IPE D.A.CH: Welche Herausforderungen bringt das EU-Renaturierungsgesetz für Investoren mit sich?
Trott: Die Einführung des EU-Renaturierungsgesetzes bringt spezifische Herausforderungen für Investoren mit sich, die insbesondere in Bezug auf die Anpassung ihrer Anlagestrategien an die politischen Impulse in Handlungsnot geraten. Investoren könnten sich zukünftig mit Unsicherheiten hinsichtlich des Wertes ihrer Anlagen konfrontiert sehen, wenn diese von den Renaturierungsverpflichtungen direkt oder indirekt betroffen sind. Dabei stehen Themen wie Risikobewertung, Abschätzung zukünftiger Maßnahmen und Finanzierungsfragen im Raum. Gleichzeitig ist die mögliche Volatilität und Unvorhersehbarkeit von Marktreaktionen ein Faktor, der die finanzielle und strategische Planung von Investoren und Unternehmen im Rahmen der Bewältigung von Biodiversitätsbelangen beeinflussen kann. Um dem zu begegnen, ist eine enge Zusammenarbeit mit Umweltwissenschaftlern und Planern notwendig, damit die potenziellen Auswirkungen auf die Immobilien bewertet und geeignete Maßnahmen zur Risikominderung entwickelt werden können.

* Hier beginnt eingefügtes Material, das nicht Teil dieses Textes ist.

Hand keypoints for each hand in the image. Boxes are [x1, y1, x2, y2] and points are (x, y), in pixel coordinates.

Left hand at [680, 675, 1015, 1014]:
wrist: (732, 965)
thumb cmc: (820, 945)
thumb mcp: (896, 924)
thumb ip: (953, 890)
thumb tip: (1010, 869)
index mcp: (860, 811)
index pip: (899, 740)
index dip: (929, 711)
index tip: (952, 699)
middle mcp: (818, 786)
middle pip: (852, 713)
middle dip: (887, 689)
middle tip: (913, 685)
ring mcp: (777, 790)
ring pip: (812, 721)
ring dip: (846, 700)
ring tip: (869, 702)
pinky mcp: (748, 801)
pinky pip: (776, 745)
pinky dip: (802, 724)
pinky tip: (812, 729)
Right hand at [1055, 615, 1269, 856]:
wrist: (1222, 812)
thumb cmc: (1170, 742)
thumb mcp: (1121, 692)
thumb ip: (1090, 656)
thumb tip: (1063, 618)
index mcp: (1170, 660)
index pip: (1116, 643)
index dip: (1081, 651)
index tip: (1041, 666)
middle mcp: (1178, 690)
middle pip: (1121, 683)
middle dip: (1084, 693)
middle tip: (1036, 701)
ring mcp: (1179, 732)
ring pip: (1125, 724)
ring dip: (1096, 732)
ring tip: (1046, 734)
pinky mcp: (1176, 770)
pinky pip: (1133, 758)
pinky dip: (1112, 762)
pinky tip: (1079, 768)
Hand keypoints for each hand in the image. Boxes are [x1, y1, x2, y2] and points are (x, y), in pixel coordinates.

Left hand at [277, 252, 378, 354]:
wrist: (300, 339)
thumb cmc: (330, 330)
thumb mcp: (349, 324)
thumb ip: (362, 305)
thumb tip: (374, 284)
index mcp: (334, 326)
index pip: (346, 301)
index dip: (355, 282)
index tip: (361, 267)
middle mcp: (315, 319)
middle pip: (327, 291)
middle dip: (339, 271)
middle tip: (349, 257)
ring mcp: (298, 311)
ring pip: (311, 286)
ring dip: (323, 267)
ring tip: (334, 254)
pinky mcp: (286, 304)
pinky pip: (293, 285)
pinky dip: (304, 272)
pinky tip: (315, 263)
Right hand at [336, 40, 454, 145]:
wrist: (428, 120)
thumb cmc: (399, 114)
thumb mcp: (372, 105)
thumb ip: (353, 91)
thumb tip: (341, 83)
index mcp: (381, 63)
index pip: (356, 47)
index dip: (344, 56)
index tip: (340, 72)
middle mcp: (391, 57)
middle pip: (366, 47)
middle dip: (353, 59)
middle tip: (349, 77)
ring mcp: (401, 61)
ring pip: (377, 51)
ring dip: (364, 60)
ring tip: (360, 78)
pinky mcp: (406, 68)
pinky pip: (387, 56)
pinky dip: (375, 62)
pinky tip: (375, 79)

IPE D.A.CH: Gestatten Sie abschließend einen Blick in die Kristallkugel: Wie werden neue Biodiversitätsgesetze den Immobilienmarkt beeinflussen?
Trott: Es wird sich zeigen, wie Marktakteure auf die kommenden nationalen Anforderungen reagieren. Klar ist, dass der Biodiversität durch die gesetzliche Verankerung neben weiteren ökologischen Themen wie der Energieeffizienz oder der Nutzung erneuerbarer Energieträger eine bedeutendere Rolle in der Abwägung von Investitionsentscheidungen zugewiesen wird. Marktakteure und Investoren werden reagieren und ihre bestehenden Prozesse um neue Betrachtungen erweitern müssen. Das Gesetz hat das Potenzial, das Investitionsfeld „Immobilien“ nebst vielen anderen regulatorischen Rahmenbedingungen umzugestalten, indem es eine nachhaltige Praxis und Compliance gegenüber Biodiversitätsstandards perspektivisch zur Norm machen könnte. Langfristig können solche Maßnahmen dazu beitragen, stabile und nachhaltige Renditen zu erzielen und gleichzeitig positive ökologische und soziale Auswirkungen zu fördern. In der aktuellen Markt- und Wirtschaftslage ist jedoch eine sorgfältige Planung essenziell, um die finanziellen und operativen Herausforderungen zu bewältigen. Inwiefern dieses ambitionierte Ziel tatsächlich Einzug in bestehende Risikomanagement- und Investitionsprozesse erhält, bleibt aufgrund der Aktualität des Themas abzuwarten.

IPE D.A.CH: Besten Dank für diese Einblicke.